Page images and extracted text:
= = = = =

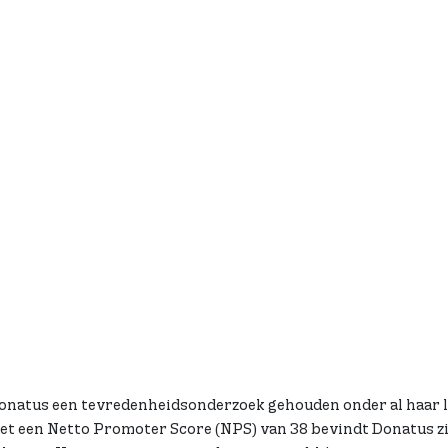
ar voor eigenaren van
ntaal erfgoed staan bij
ntraal. De 9.000 leden
 het historisch religieus en
al erfgoed: uniek,
vangbaar. Dat vraagt om
nnis, kunde én toewijding.
Donatus een tevredenheidsonderzoek gehouden onder al haar l
met een Netto Promoter Score (NPS) van 38 bevindt Donatus zi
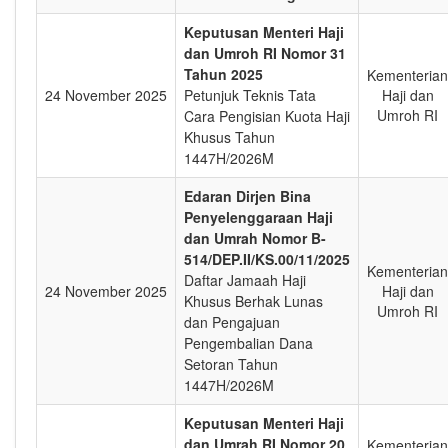
Keputusan Menteri Haji
dan Umroh RI Nomor 31
Tahun 2025
Kementerian
24 November 2025
Petunjuk Teknis Tata
Haji dan
Umroh RI
Cara Pengisian Kuota Haji
Khusus Tahun
1447H/2026M
Edaran Dirjen Bina
Penyelenggaraan Haji
dan Umrah Nomor B-
514/DEP.II/KS.00/11/2025
Kementerian
Daftar Jamaah Haji
24 November 2025
Haji dan
Khusus Berhak Lunas
Umroh RI
dan Pengajuan
Pengembalian Dana
Setoran Tahun
1447H/2026M
Keputusan Menteri Haji
dan Umrah RI Nomor 20
Kementerian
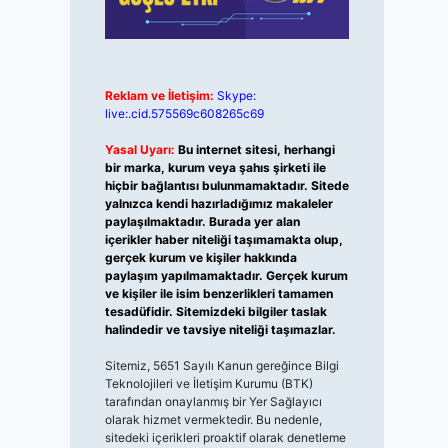
Reklam ve İletişim:
Skype:
live:.cid.575569c608265c69
Yasal Uyarı:
Bu internet sitesi, herhangi
bir marka, kurum veya şahıs şirketi ile
hiçbir bağlantısı bulunmamaktadır. Sitede
yalnızca kendi hazırladığımız makaleler
paylaşılmaktadır. Burada yer alan
içerikler haber niteliği taşımamakta olup,
gerçek kurum ve kişiler hakkında
paylaşım yapılmamaktadır. Gerçek kurum
ve kişiler ile isim benzerlikleri tamamen
tesadüfidir. Sitemizdeki bilgiler taslak
halindedir ve tavsiye niteliği taşımazlar.
Sitemiz, 5651 Sayılı Kanun gereğince Bilgi
Teknolojileri ve İletişim Kurumu (BTK)
tarafından onaylanmış bir Yer Sağlayıcı
olarak hizmet vermektedir. Bu nedenle,
sitedeki içerikleri proaktif olarak denetleme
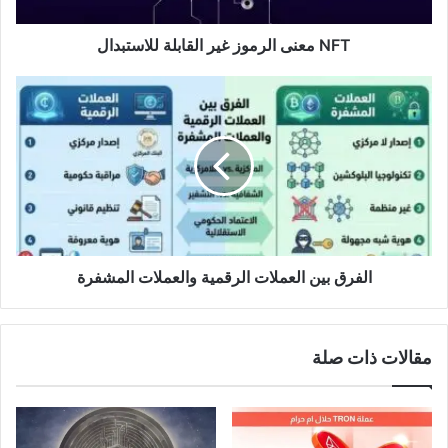
NFT معنى الرموز غير القابلة للاستبدال
الفرق
بين
العملات
الرقمية
والعملات
المشفرة
الفرق بين العملات الرقمية والعملات المشفرة
مقالات ذات صلة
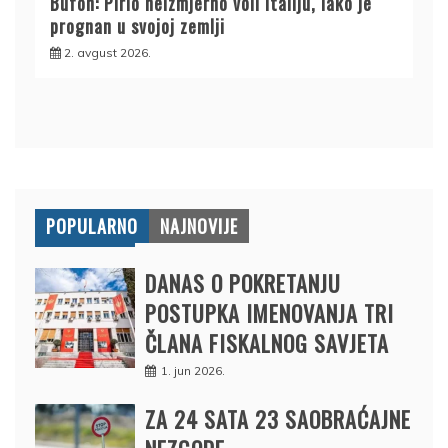
Bufon: Pirlo neizmjerno voli Italiju, iako je
prognan u svojoj zemlji
2. avgust 2026.
POPULARNO
NAJNOVIJE
DANAS O POKRETANJU
POSTUPKA IMENOVANJA TRI
ČLANA FISKALNOG SAVJETA
1. jun 2026.
ZA 24 SATA 23 SAOBRAĆAJNE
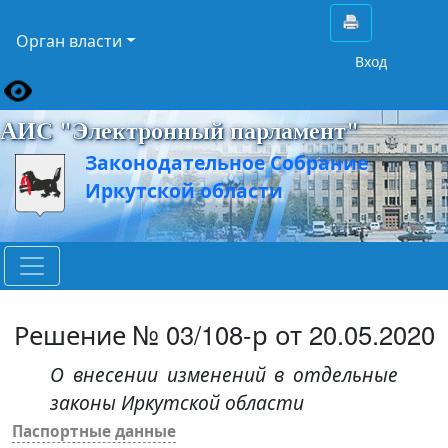
Орган власти
Вход
АИС "Электронный парламент"
Законодательное Собрание
Иркутской области
Решение № 03/108-р от 20.05.2020
О внесении изменений в отдельные
законы Иркутской области
Паспортные данные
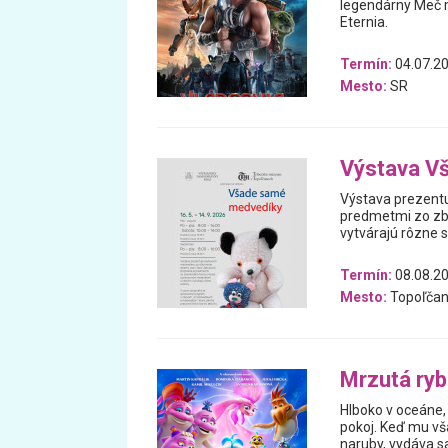
legendárny Meč m
Eternia.
Termín:
04.07.20
Mesto:
SR
Výstava V
Výstava prezentu
predmetmi zo zb
vytvárajú rôzne 
Termín:
08.08.20
Mesto:
Topoľčan
Mrzutá ry
Hlboko v oceáne, 
pokoj. Keď mu vš
naruby, vydáva 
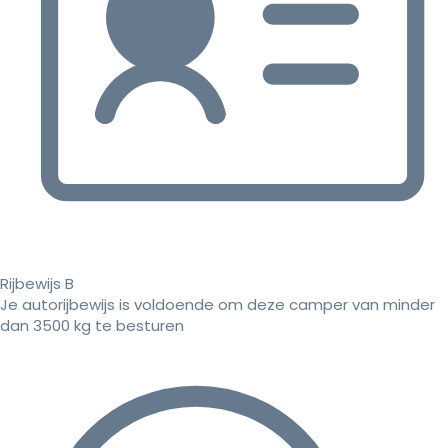
Rijbewijs B
Je autorijbewijs is voldoende om deze camper van minder
dan 3500 kg te besturen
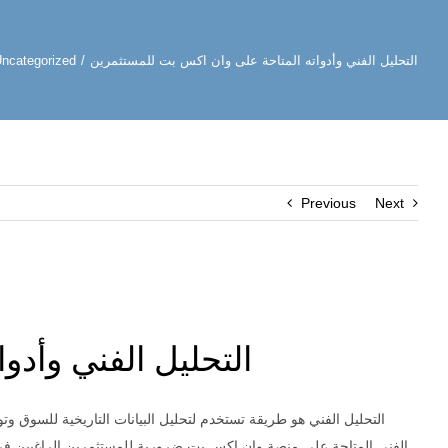
التحليل الفني وأدواته المتاحة على وان اكس بت للمستثمرين
/
ncategorized
Previous
Next
التحليل الفني وأد
التحليل الفني هو طريقة تستخدم لتحليل البيانات التاريخية للسوق وتو
الفني المتاحة على منصة وان اكس بت ضرورية للمستثمرين الراغبين في ت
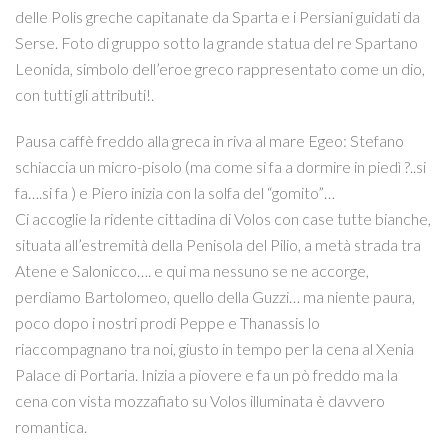
delle Polis greche capitanate da Sparta e i Persiani guidati da
Serse. Foto di gruppo sotto la grande statua del re Spartano
Leonida, simbolo dell’eroe greco rappresentato come un dio,
con tutti gli attributi!.
Pausa caffè freddo alla greca in riva al mare Egeo: Stefano
schiaccia un micro-pisolo (ma come si fa a dormire in piedì ?..si
fa….si fa ) e Piero inizia con la solfa del “gomito”…
Ci accoglie la ridente cittadina di Volos con case tutte bianche,
situata all’estremità della Penisola del Pilio, a metà strada tra
Atene e Salonicco…. e qui ma nessuno se ne accorge,
perdiamo Bartolomeo, quello della Guzzi… ma niente paura,
poco dopo i nostri prodi Peppe e Thanassis lo
riaccompagnano tra noi, giusto in tempo per la cena al Xenia
Palace di Portaria. Inizia a piovere e fa un pò freddo ma la
cena con vista mozzafiato su Volos illuminata è davvero
romantica.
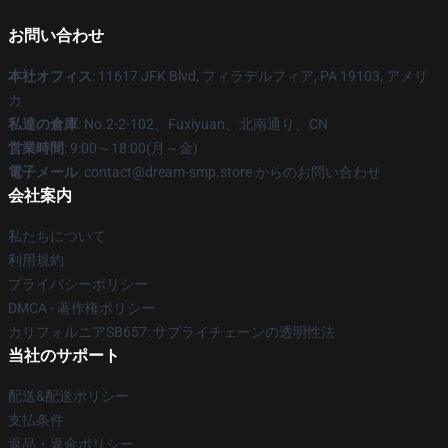
お問い合わせ
本社オフィス
: 11617 JFK Blvd, フィラデルフィア, PA 19103, アメリ
カ
私達の倉庫
: No.2-2-102、Fuxiyuan、北南通り、CN
営業時間
: 9:00～18:00(月～金)
電子メール
: contact@dream-smp.store からのお問い合わせ
会社案内
私たちについて
利用規約
プライバシーポリシー
DMCA - 著作権ポリシー
カリフォルニアSB657: サプライチェーンの透明性法
当社のサポート
配送&配送ポリシー
支払条件
返品・返金ポリシー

= = = = =

# Problem description
Pictures are not part of the copy. Output only the lines from the one with "Atene e Salonicco…." through the final line of the records, exactly as given.

# Answer section
Atene e Salonicco…. e qui ma nessuno se ne accorge,
perdiamo Bartolomeo, quello della Guzzi… ma niente paura,
poco dopo i nostri prodi Peppe e Thanassis lo
riaccompagnano tra noi, giusto in tempo per la cena al Xenia
Palace di Portaria. Inizia a piovere e fa un pò freddo ma la
cena con vista mozzafiato su Volos illuminata è davvero
romantica.
お問い合わせ
本社オフィス
: 11617 JFK Blvd, フィラデルフィア, PA 19103, アメリ
カ
私達の倉庫
: No.2-2-102、Fuxiyuan、北南通り、CN
営業時間
: 9:00～18:00(月～金)
電子メール
: contact@dream-smp.store からのお問い合わせ
会社案内
私たちについて
利用規約
プライバシーポリシー
DMCA - 著作権ポリシー
カリフォルニアSB657: サプライチェーンの透明性法
当社のサポート
配送&配送ポリシー
支払条件
返品・返金ポリシー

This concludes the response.